No announcement yet.

Testing CPU Power Features

  • Filter
  • Time
  • Show
Clear All
new posts

  • Testing CPU Power Features


    I am currently having an extremely difficult time to figure out an hardware issue on one of our servers.
    So far I was able to pin this down to the 'CPU Power Management' feature, according to the documentation this is responsible for changing the CPU frequency.

    The bad thing is, that the only reliably way to determine this faulty behavior is to perform a SSL connection test.
    All other stability tests I have run so far have shown no issue.
    We also had problems with Linux and Windows updates on the system because of this, but there is no good way to reproduce the issue that way.

    Any chance BurnInTest might be helpful on that? I should give the trial a go tomorrow

    These power features can really be a nasty thing, in the past I also had experienced a system which showed stability problems with turbo boost enabled, but that is no issue on this one.

  • #2
    You didn't actually detail what the problem is. So it is hard to comment on if our software (or any software) might help.

    I think it is pretty unlikely that a SSL connection test would expose a hardware problem that all other testing methods miss.


    • #3
      Oh, you are right about that. Somehow missed the most important information!

      The Linux updates and the openssl test show the same behaviour.
      In some cases padding errors are encountered which result in a bad signature, therefore preventing the update to be installed.
      Servers with the same hardware perform without trouble - no matther which CPU management settings was selected.
      Already tried another slot in the chassis (it's a blade server).
      Motherboard and memory have also been replaced already.

      The issue looks like this:
      rsa routines:RSA_padding_check_PKCS1_type_1:block type is not 01:../deps/openssl/openssl/crypto/rsa/rsa_pk1.c:100:
      rsa routines:RSA_EAY_PUBLIC_DECRYPTadding check failed:../deps/openssl/openssl/crypto/rsa/rsa_eay.c:721:
      SSL routines:SSL3_GET_KEY_EXCHANGE:bad signature:../deps/openssl/openssl/ssl/s3_clnt.c:1831:
      All information on this I can find is refering to configuration issues, but they all have this on every connection.
      In my case just a certain number of handshakes are affected.

      With Power Management Enabled the error is encountered in 1 of 15 connection attempts.
      (Is it just a coincidence, that this is about the same as the core count?)
      With Power Management Disabled there seems to be no issue at all, even when trying it several hundred of times.

      Never seen anything like that...
      If I get no better idea what is going on, my next step will be to test the 2 CPU's independently.

      At one point it was virtualized (currently native installation, RHEL5.9 and Server2012R2 for testing).
      When I moved the VM to a different server the issue was gone as well.
      Last edited by orioon; Nov-25-2014, 09:11 PM.


      • #4
        The ticket you linked to just seems to be a software issue. (i.e. a software bug / software configuration issue). There isn't any hint of it being hardware related as best I can tell.

        So I still think it is unlikely that hardware testing packages are going to detect / fix / diagnose your SSL key exchange issue.

        Any effect that you observe from changing the CPU power management setting might be either,
        A) Random (i.e. there is no difference in behaviour if you repeated the test 100s of times).
        B) Due to timing. With the software bug only being provoked when the CPU is very slightly slower / faster compared to other instances. The 1 in 15 error also speaks to timing issues.

        But in any case I think this is out of scope of the testing that BurnInTest is doing.


        • #5
          I verified today, that it was indeed a bad CPU.

          BurnInTest was sadly not helpful either, but I already expected that.
          No Tool whatsoever was able to detect this error.

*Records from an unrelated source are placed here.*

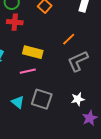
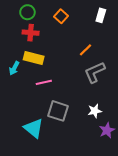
yellow rectangle: (33, 52) -> (34, 58), moved
cyan triangle: (18, 102) -> (34, 128), moved, size x1.5

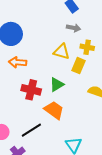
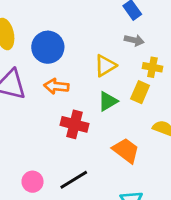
yellow triangle: (62, 52) -> (105, 66), moved, turned -48
green triangle: (57, 84) -> (108, 101), moved
orange trapezoid: (54, 110) -> (126, 150), moved

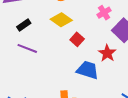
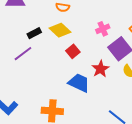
black rectangle: (24, 25) -> (34, 33), moved
purple line: (27, 48) -> (23, 54), turned -66

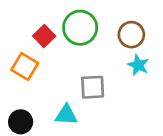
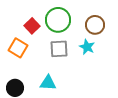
cyan star: (138, 65) -> (87, 47), moved
gray square: (93, 87) -> (59, 49), moved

          Removed CPU from the second socket and the problem persisted. Replaced CPU in Socket1 with the one which was in Socket2 before and all is working well since then.

          These power settings have caused me trouble in the past already.
          I hope there will be released a tool one day, which focuses on detecting issues when changing frequency and so on, this can be very troublesome.
          Currently you are pretty much on your own if you encounter such an issue.
          Last edited by orioon; Dec-12-2014, 04:56 PM.